I wouldn't be certain. A lot of researchers really are clueless about anything to do with statistics.
It takes much more work/time to do real research, so the funding system has actually been selecting for people who can remain ignorant (so it is not fraud) and just produce p-hacked "results". In many areas, this has been going on for multiple generations now and you are trained to do it as a grad student.
It's worse than just not knowing statistics. These errors were in a table in one of the published papers. Every single row is calculated wrong.
> (43.67 - 44.55)/sqrt(18.5^2/43 + 14.3^2/52)
should be 0.2551872, rounds to 0.26, he put 0.25
> (68.65 - 66.51)/sqrt(3.67^2/43 + 9.44^2/52)
should be 1.503114, rounds to 1.5, he put 1.38
> (184.83 - 178.38)/sqrt(63.7^2/43 + 45.71^2/52)
should be 0.556064, rounds to 0.56, he put 0.52
And that's just basic math, nothing fancy. So, he knows it's bad. I assume it's difficult to get a doctorate at Stanford and then become a professor at Cornell, so there's got to be more to this than him just being stupid.
There are variants on the t-statistic calculation. I assume these were all checked? Either way this should be mentioned in the methods of the paper, along with the software used... I wonder if they used excel, in that case who knows what may have happened. I've seen excel change numbers/names to dates, and all sorts of wackiness.
> a doctorate at Stanford and then become a professor at Cornell
As an aside, academia is no meritocracy. A lot of what's required to get posts at schools like these amounts to self-promotion and luck (graduating in the right year & from the right lab).
Of course hard work and technical competence is also required, so your point stands.
Yeah...wasn't saying that path implies genius. It should, though, denote the ability to do basic math, or the common sense to have someone proofread your papers. This is just so odd to me, has me wondering if he's trolling.
> I wouldn't be certain. A lot of researchers really are clueless about anything to do with statistics.
This is definitely true. I once saw a book with a title similar to "Statistics for Dummies" in a professors office. He had plenty of access to staticians at the university too. Unfortunately if a given field involves many people with ignorance of statistics, these problems may not be called out during the peer review process.

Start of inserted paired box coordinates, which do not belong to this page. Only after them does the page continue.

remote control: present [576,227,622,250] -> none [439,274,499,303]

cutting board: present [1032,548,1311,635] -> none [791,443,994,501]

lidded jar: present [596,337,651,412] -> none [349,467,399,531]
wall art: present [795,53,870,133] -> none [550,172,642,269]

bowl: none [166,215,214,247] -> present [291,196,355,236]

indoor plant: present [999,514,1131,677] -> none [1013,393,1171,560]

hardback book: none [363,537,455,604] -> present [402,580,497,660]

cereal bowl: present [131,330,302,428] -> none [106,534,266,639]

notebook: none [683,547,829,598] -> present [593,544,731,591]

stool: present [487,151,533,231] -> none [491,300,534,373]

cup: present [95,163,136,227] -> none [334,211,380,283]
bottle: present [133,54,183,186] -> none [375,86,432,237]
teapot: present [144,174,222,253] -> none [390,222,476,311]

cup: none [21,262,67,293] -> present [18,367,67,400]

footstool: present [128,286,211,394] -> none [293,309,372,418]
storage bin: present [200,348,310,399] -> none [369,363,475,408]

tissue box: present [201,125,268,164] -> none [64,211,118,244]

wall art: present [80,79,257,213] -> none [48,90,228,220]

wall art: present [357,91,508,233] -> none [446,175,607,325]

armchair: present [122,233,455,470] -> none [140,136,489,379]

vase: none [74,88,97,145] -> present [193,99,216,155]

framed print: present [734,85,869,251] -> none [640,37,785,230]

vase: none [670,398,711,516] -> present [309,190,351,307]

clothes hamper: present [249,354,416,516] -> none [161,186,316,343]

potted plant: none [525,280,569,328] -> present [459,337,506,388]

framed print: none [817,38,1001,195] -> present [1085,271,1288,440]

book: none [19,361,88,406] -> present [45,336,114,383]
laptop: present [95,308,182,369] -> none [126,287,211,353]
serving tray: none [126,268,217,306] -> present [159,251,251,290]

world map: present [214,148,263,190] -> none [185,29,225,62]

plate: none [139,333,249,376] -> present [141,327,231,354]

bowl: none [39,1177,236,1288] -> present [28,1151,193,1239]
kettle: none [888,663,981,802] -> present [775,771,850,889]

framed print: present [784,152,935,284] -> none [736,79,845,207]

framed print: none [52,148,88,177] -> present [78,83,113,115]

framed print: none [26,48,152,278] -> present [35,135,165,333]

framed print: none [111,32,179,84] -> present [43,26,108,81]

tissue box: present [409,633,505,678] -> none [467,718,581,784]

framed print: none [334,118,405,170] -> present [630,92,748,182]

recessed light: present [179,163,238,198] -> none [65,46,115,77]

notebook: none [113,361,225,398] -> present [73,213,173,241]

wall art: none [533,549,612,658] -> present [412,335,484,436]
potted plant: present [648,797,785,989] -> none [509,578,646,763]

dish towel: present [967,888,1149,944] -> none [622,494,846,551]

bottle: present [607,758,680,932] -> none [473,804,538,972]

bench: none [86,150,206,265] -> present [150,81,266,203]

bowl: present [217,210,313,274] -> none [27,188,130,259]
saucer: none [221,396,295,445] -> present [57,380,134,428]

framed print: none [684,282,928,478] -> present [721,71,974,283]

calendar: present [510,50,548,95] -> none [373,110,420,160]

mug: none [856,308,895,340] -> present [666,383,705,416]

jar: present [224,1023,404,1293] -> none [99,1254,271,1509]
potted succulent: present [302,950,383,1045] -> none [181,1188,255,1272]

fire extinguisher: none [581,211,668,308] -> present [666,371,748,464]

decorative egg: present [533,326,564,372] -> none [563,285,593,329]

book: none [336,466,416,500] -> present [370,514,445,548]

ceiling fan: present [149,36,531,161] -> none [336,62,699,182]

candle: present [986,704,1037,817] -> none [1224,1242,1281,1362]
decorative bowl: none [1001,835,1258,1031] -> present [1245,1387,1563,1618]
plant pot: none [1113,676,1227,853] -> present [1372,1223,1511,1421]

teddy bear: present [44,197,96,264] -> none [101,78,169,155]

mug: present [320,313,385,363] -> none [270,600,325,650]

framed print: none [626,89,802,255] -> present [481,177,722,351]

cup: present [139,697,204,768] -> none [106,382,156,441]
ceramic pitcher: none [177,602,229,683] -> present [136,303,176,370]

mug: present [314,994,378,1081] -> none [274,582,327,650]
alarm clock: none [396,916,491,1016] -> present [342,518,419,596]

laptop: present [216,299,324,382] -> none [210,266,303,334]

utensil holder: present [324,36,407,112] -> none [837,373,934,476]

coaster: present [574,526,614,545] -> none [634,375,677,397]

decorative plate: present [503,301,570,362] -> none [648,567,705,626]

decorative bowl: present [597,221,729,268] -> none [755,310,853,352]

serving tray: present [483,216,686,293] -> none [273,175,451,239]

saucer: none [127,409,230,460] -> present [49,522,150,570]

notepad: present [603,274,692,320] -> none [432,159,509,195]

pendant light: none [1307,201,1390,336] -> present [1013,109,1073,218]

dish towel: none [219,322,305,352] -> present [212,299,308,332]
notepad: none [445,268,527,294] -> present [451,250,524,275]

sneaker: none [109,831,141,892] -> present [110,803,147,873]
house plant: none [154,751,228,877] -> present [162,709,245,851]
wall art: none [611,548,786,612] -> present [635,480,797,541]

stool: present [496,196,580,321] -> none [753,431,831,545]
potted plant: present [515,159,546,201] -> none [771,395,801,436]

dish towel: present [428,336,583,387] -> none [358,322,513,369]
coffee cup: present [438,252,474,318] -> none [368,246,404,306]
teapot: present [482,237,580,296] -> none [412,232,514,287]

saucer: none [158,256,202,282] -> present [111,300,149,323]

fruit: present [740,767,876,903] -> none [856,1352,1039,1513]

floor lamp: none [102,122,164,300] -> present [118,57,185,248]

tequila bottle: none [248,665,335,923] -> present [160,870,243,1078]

>"Unfortunately if a given field involves many people with ignorance of statistics, these problems may not be called out during the peer review process."
As I said, poor understanding of statistics has been a beneficial trait in many areas of research for decades now. Universities and labs are rewarded with funding because they are able to (honestly, but incorrectly) pump out more "results" than if the researchers were properly trained.
So the issue goes well beyond the problems "not being called out". The problems are institutionalized. Editors and reviewers will try to force you to commit the errors in order to publish (and hence have a career). That is what they have been trained to consider science.
> He had plenty of access to staticians at the university too.
Assuming the book is for his own learning, as opposed just curiosity or for students etc, there is still nothing wrong with learning from book. Assuming he really dont know the statistics.
And it definitely beats up people who don't know either, but prefer to stay ignorant just so they don't look like someone who reads beginners book.
It takes much more work/time to do real research, so the funding system has actually been selecting for people who can remain ignorant (so it is not fraud) and just produce p-hacked "results". In many areas, this has been going on for multiple generations now and you are trained to do it as a grad student.